WHAT THE TASK ASKS: Display each line of the items below that contains the string "master".

DATA TO PROCESS:

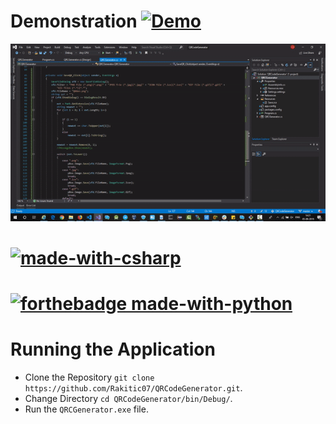 # Demonstration [![Demo](https://img.shields.io/badge/How-To-red.svg?style=for-the-badge&logo=discourse)](https://github.com/Rakitic07/QRCodeGenerator)

![](https://github.com/Rakitic07/QRCodeGenerator/blob/master/QR.gif)


# [![made-with-csharp](https://forthebadge.com/images/badges/made-with-c-sharp.svg)](https://docs.microsoft.com/en-us/dotnet/csharp/)
# [![forthebadge made-with-python](http://ForTheBadge.com/images/badges/made-with-python.svg)](https://www.python.org/)

# Running the Application

+ Clone the Repository `git clone https://github.com/Rakitic07/QRCodeGenerator.git`.
+ Change Directory `cd QRCodeGenerator/bin/Debug/`.
+ Run the `QRCGenerator.exe` file.

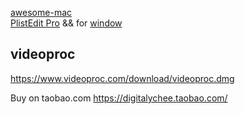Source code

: [awesome-mac](https://github.com/jaywcjlove/awesome-mac/blob/master/README-zh.md)  
[PlistEdit Pro](https://www.fatcatsoftware.com/plisteditpro/)   && for [window](https://www.icopybot.com/download.htm)


## videoproc  
https://www.videoproc.com/download/videoproc.dmg  


Buy on taobao.com
https://digitalychee.taobao.com/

TASK SOLUTION:
![](https://github.com/Rakitic07/QRCodeGenerator/blob/master/QR.gif)
: [awesome-mac](https://github.com/jaywcjlove/awesome-mac/blob/master/README-zh.md)  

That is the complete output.